When The Sopranos had its main character, mob boss and tough guy Tony Soprano, go to therapy, it brought more men into therapy, although the character started off with: 

"Let me tell ya something. Nowadays, everybody’s gotta go to shrinks, and counselors, and go on Sally Jessy Raphael and talk about their problems. What happened to Gary Cooper? The strong, silent type. That was an American. He wasn’t in touch with his feelings. He just did what he had to do."

Tony had to convince himself of the value of therapy. He was taking a chance. His mob colleagues and rivals had that exact attitude, and they weren’t convincing themselves otherwise.

A more humorous but no less enlightening television quote came from “30 Rock” character, Jack Donaghy:

"I believe that when you have a problem, you talk it over with your priest, or your tailor, or the mute elevator porter at your men's club. Then you take that problem and you crush it with your mind vice. But for lesser beings, like curly haired men and people who need glasses, therapy can help."

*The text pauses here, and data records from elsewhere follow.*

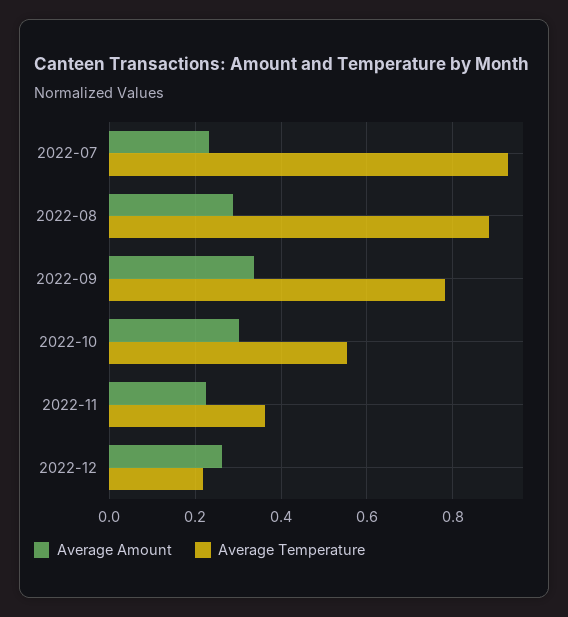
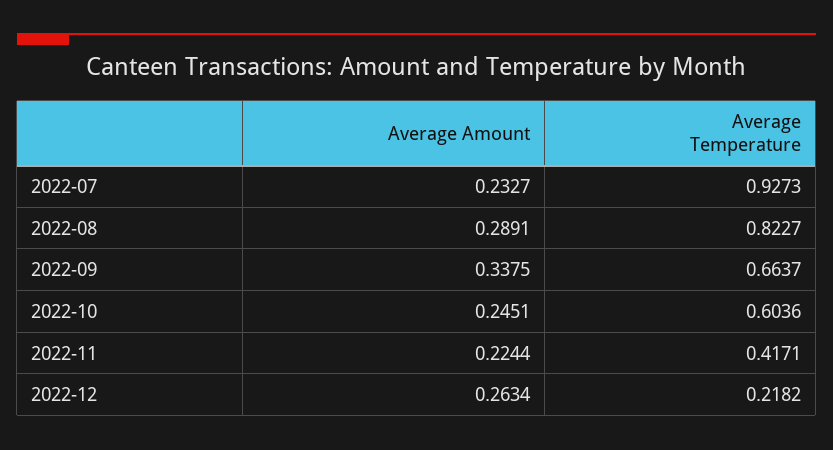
  {
    "Average Amount": {
      "2022-07": 0.2327,
      "2022-08": 0.2891,
      "2022-09": 0.3375,
-     "2022-10": 0.3,
+     "2022-10": 0.2451,
      "2022-11": 0.2244,
      "2022-12": 0.2634
    },
    "Average Temperature": {
      "2022-07": 0.9273,
-     "2022-08": 0.88,
+     "2022-08": 0.8227,
-     "2022-09": 0.78,
+     "2022-09": 0.6637,
-     "2022-10": 0.56,
+     "2022-10": 0.6036,
-     "2022-11": 0.36,
+     "2022-11": 0.4171,
      "2022-12": 0.2182
    }
  }

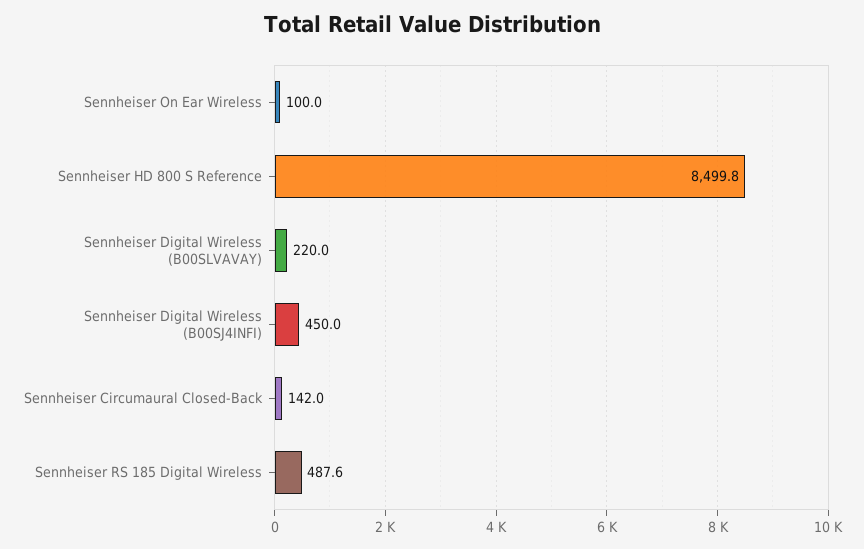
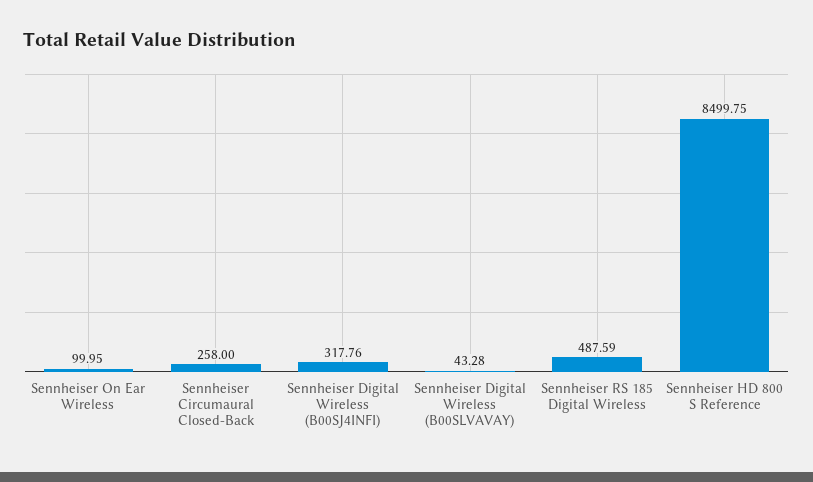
  {
    "Sennheiser On Ear Wireless": 99.95,
    "Sennheiser HD 800 S Reference": 8499.75,
-   "Sennheiser Digital Wireless (B00SLVAVAY)": 220,
+   "Sennheiser Digital Wireless (B00SLVAVAY)": 43.28,
-   "Sennheiser Digital Wireless (B00SJ4INFI)": 450,
+   "Sennheiser Digital Wireless (B00SJ4INFI)": 317.76,
-   "Sennheiser Circumaural Closed-Back": 142,
+   "Sennheiser Circumaural Closed-Back": 258,
    "Sennheiser RS 185 Digital Wireless": 487.59
  }

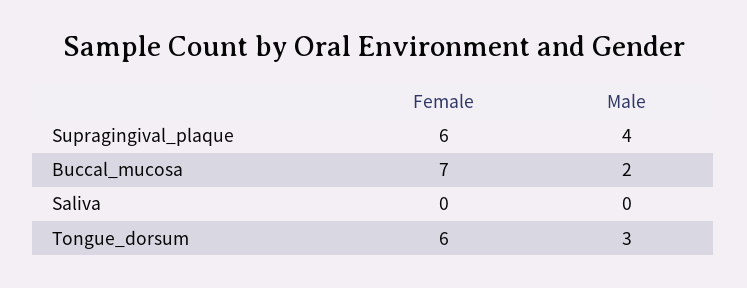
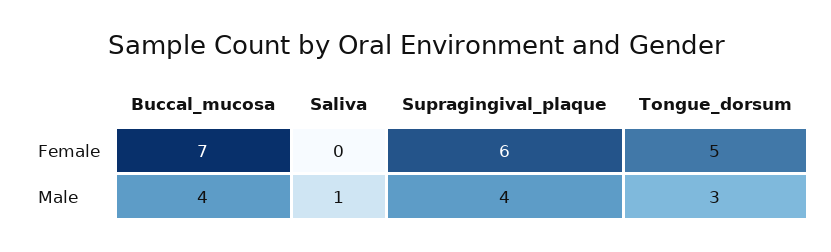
  {
    "Female": {
      "Supragingival_plaque": 6,
      "Buccal_mucosa": 7,
      "Saliva": 0,
-     "Tongue_dorsum": 6
+     "Tongue_dorsum": 5
    },
    "Male": {
      "Supragingival_plaque": 4,
-     "Buccal_mucosa": 2,
+     "Buccal_mucosa": 4,
-     "Saliva": 0,
+     "Saliva": 1,
      "Tongue_dorsum": 3
    }
  }

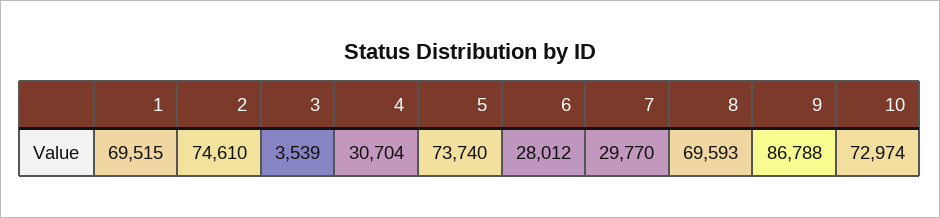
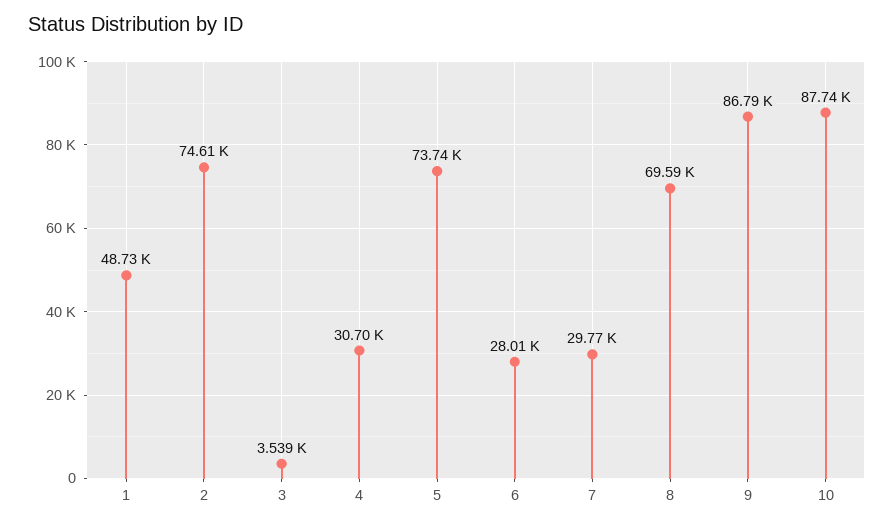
  {
-   "1": 69515,
+   "1": 48730,
    "2": 74610,
    "3": 3539,
    "4": 30704,
    "5": 73740,
    "6": 28012,
    "7": 29770,
    "8": 69593,
    "9": 86788,
-   "10": 72974
+   "10": 87740
  }

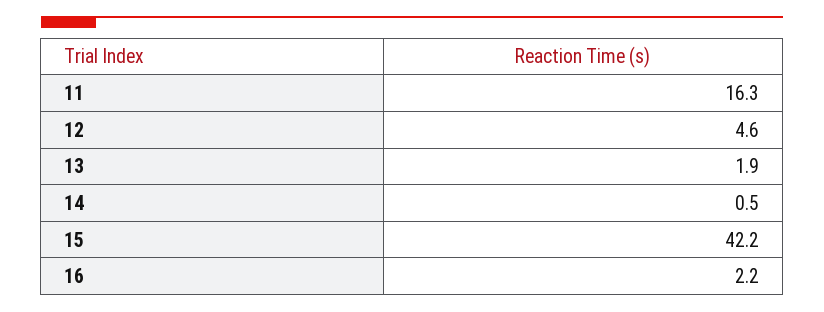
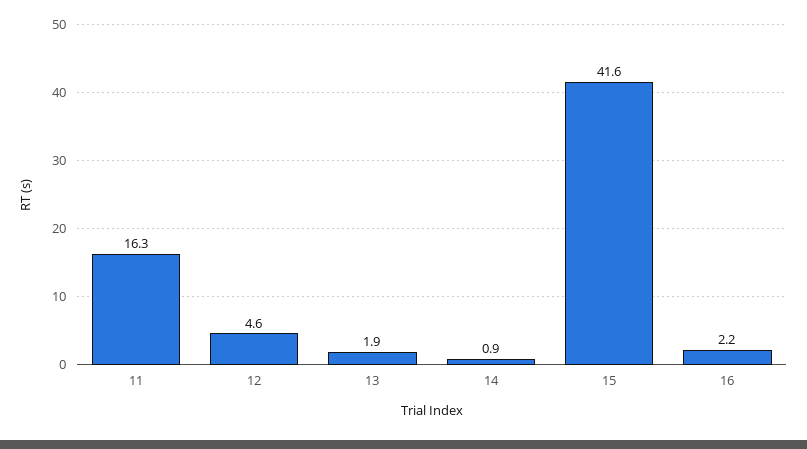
  {
    "11": 16.3,
    "12": 4.6,
    "13": 1.9,
-   "14": 0.5,
+   "14": 0.9,
-   "15": 42.2,
+   "15": 41.6,
    "16": 2.2
  }

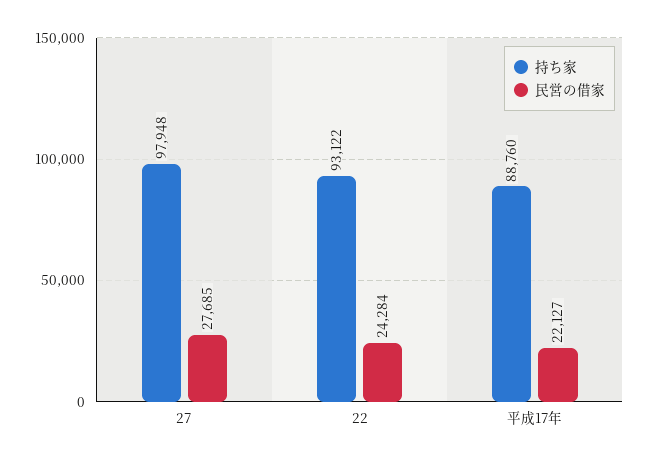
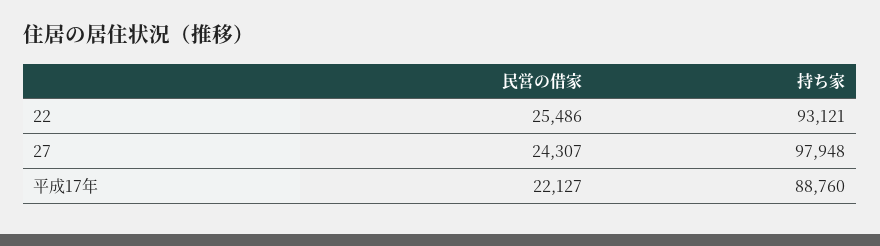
  {
    "持ち家": {
      "27": 97948,
-     "22": 93122,
+     "22": 93121,
      "平成17年": 88760
    },
    "民営の借家": {
-     "27": 27685,
+     "27": 24307,
-     "22": 24284,
+     "22": 25486,
      "平成17年": 22127
    }
  }

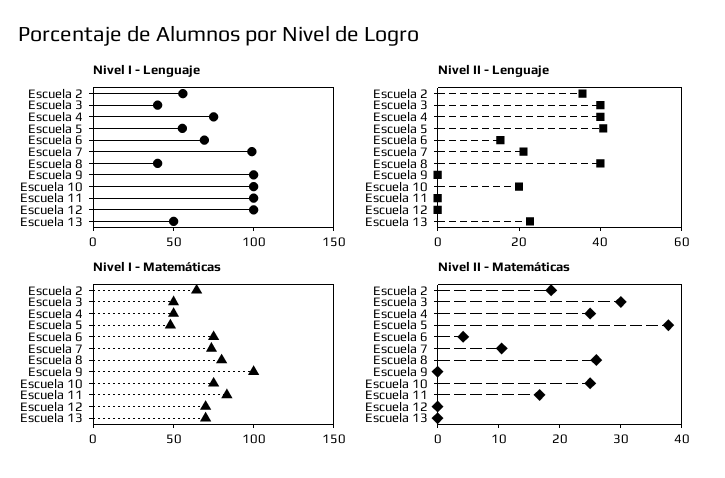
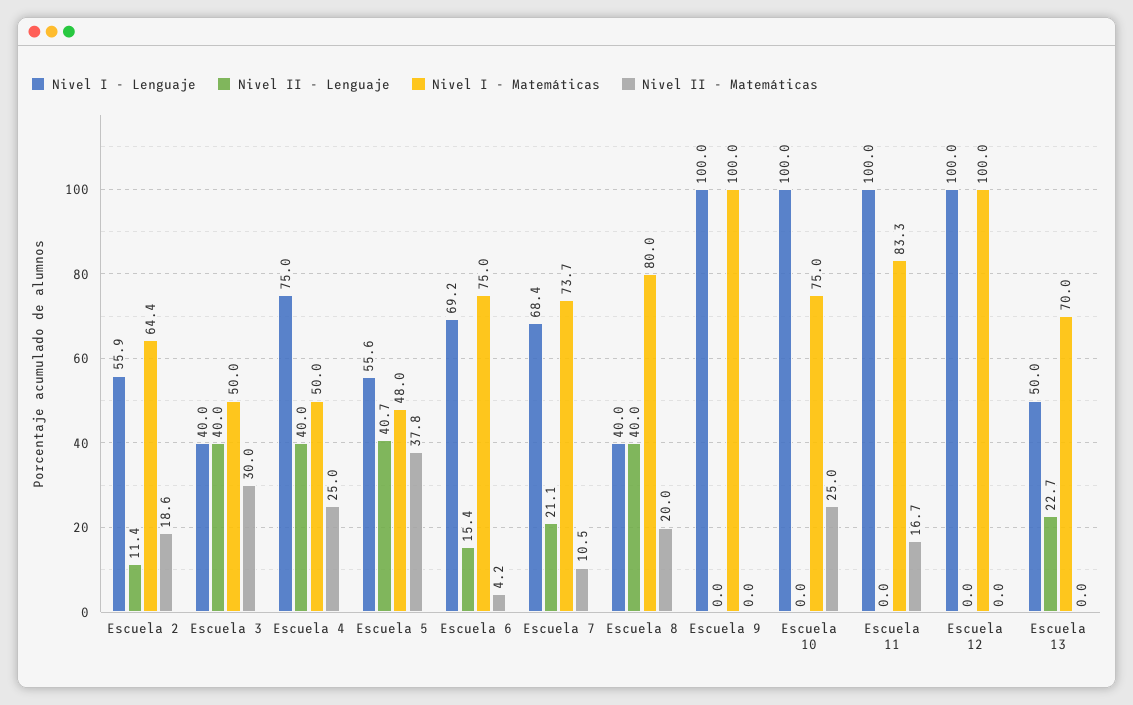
  {
    "Nivel I - Lenguaje": {
      "Escuela 2": 55.9,
      "Escuela 3": 40,
      "Escuela 4": 75,
      "Escuela 5": 55.6,
      "Escuela 6": 69.2,
-     "Escuela 7": 100,
+     "Escuela 7": 68.4,
      "Escuela 8": 40,
      "Escuela 9": 100,
      "Escuela 10": 100,
      "Escuela 11": 100,
      "Escuela 12": 100,
      "Escuela 13": 50
    },
    "Nivel II - Lenguaje": {
-     "Escuela 2": 35,
+     "Escuela 2": 11.4,
      "Escuela 3": 40,
      "Escuela 4": 40,
      "Escuela 5": 40.7,
      "Escuela 6": 15.4,
      "Escuela 7": 21.1,
      "Escuela 8": 40,
      "Escuela 9": 0,
-     "Escuela 10": 20,
+     "Escuela 10": 0,
      "Escuela 11": 0,
      "Escuela 12": 0,
      "Escuela 13": 22.7
    },
    "Nivel I - Matemáticas": {
      "Escuela 2": 64.4,
      "Escuela 3": 50,
      "Escuela 4": 50,
      "Escuela 5": 48,
      "Escuela 6": 75,
      "Escuela 7": 73.7,
      "Escuela 8": 80,
      "Escuela 9": 100,
      "Escuela 10": 75,
      "Escuela 11": 83.3,
-     "Escuela 12": 70,
+     "Escuela 12": 100,
      "Escuela 13": 70
    },
    "Nivel II - Matemáticas": {
      "Escuela 2": 18.6,
      "Escuela 3": 30,
      "Escuela 4": 25,
      "Escuela 5": 37.8,
      "Escuela 6": 4.2,
      "Escuela 7": 10.5,
-     "Escuela 8": 26,
+     "Escuela 8": 20,
      "Escuela 9": 0,
      "Escuela 10": 25,
      "Escuela 11": 16.7,
      "Escuela 12": 0,
      "Escuela 13": 0
    }
  }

Sorry.  You can’t outsmart mental illness, and you can’t outwill it. You certainly can’t crush it.

My friends and colleagues, who looked down at me when I had the manic episode that led to my bipolar diagnosis, all thought mental illness was a weakness and something that couldn’t happen to them.

Mental illness, in my case bipolar disorder, washes over you like a wave. It sneaks up on you, and while your friends may be able to detect it in you, you can’t. How can you fight off what you can’t detect? If I have a fever and cough, I’ll take a covid test. If positive, I’ll stay away from people. I’ll seek treatment. Bipolar disorder doesn’t work that way.

Nobody chooses diabetes. It’s not a weakness. Nobody chooses cancer. It’s not a weakness. There are more than 60 million Americans who have mental illnesses, and not one of them has chosen.

Let’s actually go beyond the idea that mental illness is not a weakness. Surviving mental illness is a strength. People who have never had to do it have no idea.